▸ What the task asks:
Keep every line in which "style" occurs and drop the rest of the data.

■ ■ ■

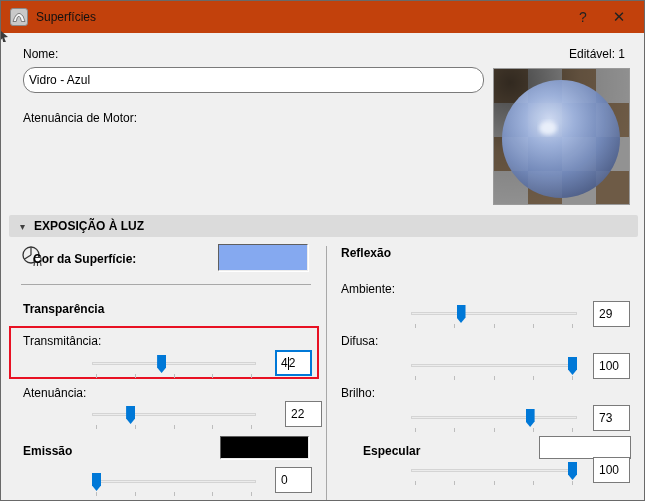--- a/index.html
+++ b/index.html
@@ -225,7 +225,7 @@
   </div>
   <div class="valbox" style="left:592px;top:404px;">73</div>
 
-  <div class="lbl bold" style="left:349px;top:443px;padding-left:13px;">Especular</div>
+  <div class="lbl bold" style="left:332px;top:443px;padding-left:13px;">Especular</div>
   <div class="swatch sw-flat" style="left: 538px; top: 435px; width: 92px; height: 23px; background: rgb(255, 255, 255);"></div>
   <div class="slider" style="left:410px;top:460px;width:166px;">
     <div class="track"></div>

■ ■ ■

▸ Reply to the task:
   <div class="valbox" style="left:592px;top:404px;">73</div>
-  <div class="lbl bold" style="left:349px;top:443px;padding-left:13px;">Especular</div>
+  <div class="lbl bold" style="left:332px;top:443px;padding-left:13px;">Especular</div>
   <div class="swatch sw-flat" style="left: 538px; top: 435px; width: 92px; height: 23px; background: rgb(255, 255, 255);"></div>
   <div class="slider" style="left:410px;top:460px;width:166px;">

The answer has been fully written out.